_Problem_
Scan the entries below and extract each line with the word "Figure" in it.

_Data listing_
=== Section Start ===

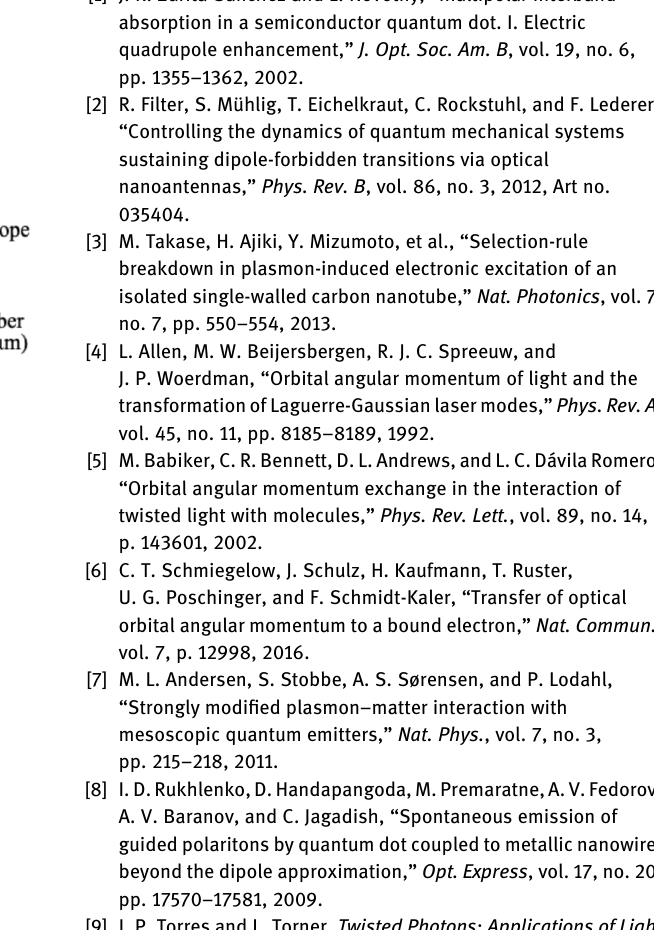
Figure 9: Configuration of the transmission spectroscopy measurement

=== Section End ===
=== Section Start ===

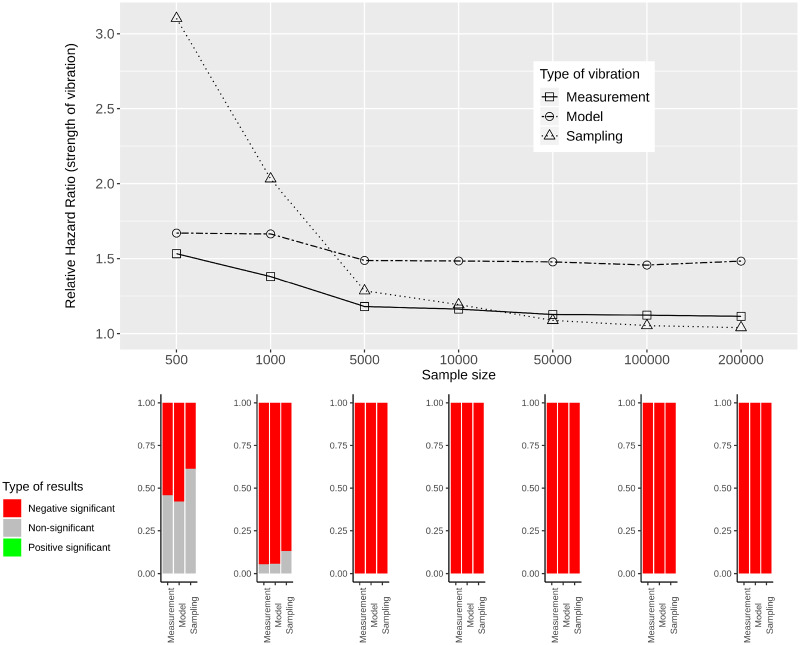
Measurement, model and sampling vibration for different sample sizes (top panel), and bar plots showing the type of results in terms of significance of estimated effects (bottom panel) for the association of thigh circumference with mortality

=== Section End ===
=== Section Start ===

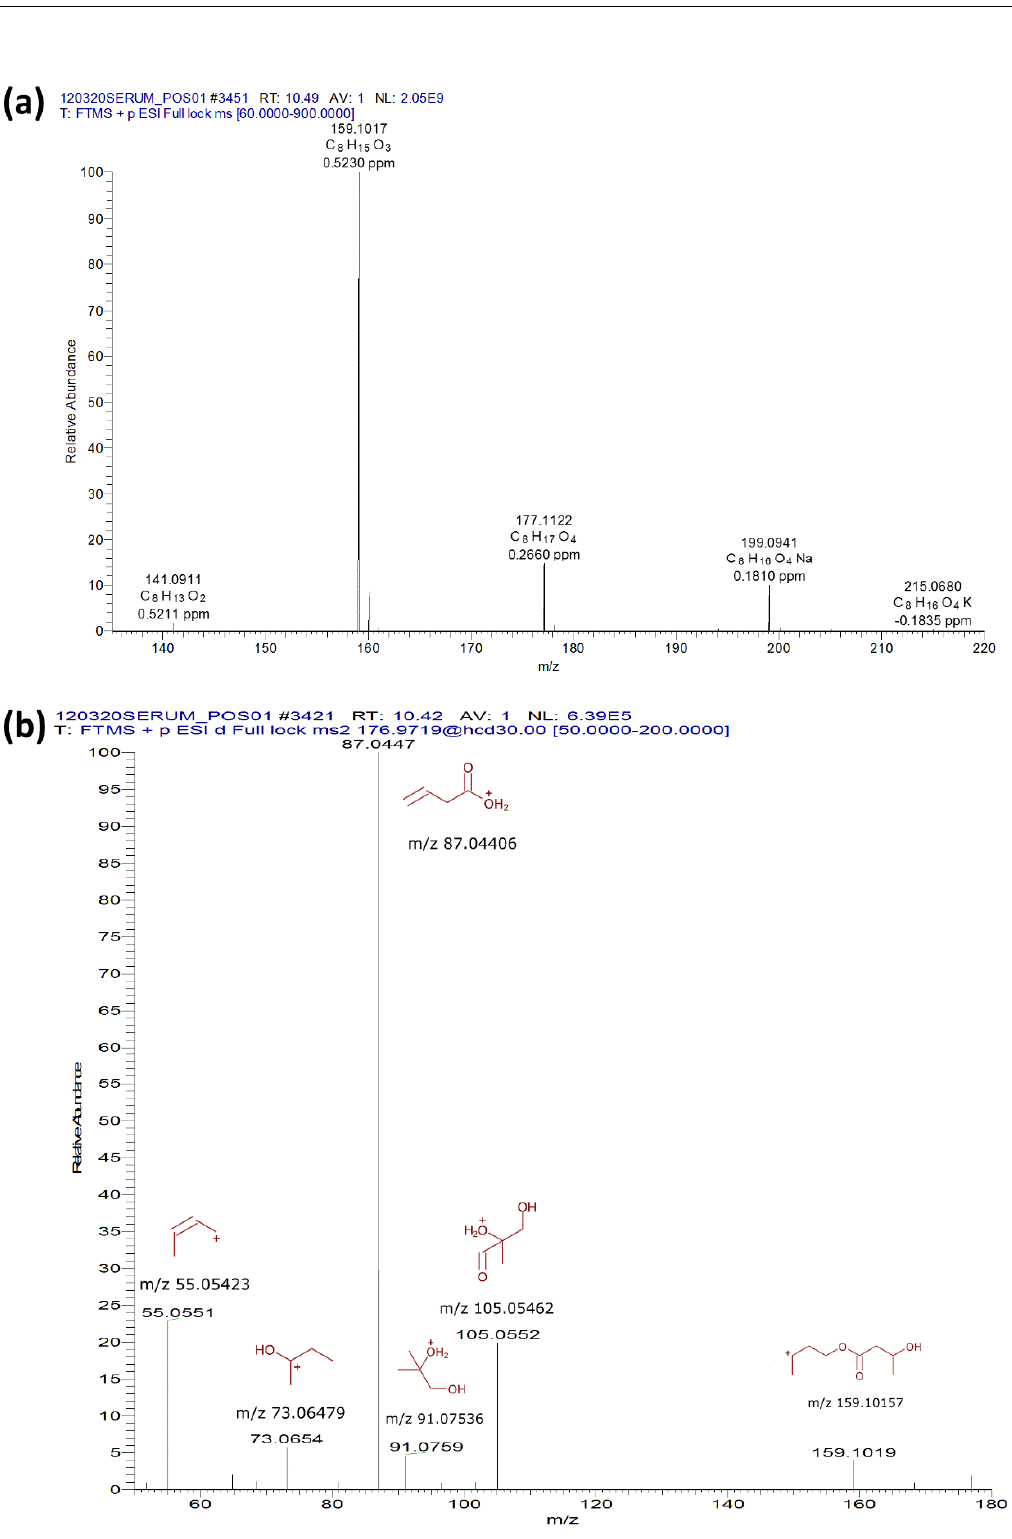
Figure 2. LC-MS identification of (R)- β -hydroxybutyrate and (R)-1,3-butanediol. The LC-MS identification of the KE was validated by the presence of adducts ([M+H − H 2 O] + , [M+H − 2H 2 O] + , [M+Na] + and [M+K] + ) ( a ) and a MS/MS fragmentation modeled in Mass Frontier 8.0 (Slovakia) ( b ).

=== Section End ===

_Solved problem_
Figure 9: Configuration of the transmission spectroscopy measurement
Figure 2. LC-MS identification of (R)- β -hydroxybutyrate and (R)-1,3-butanediol. The LC-MS identification of the KE was validated by the presence of adducts ([M+H − H 2 O] + , [M+H − 2H 2 O] + , [M+Na] + and [M+K] + ) ( a ) and a MS/MS fragmentation modeled in Mass Frontier 8.0 (Slovakia) ( b ).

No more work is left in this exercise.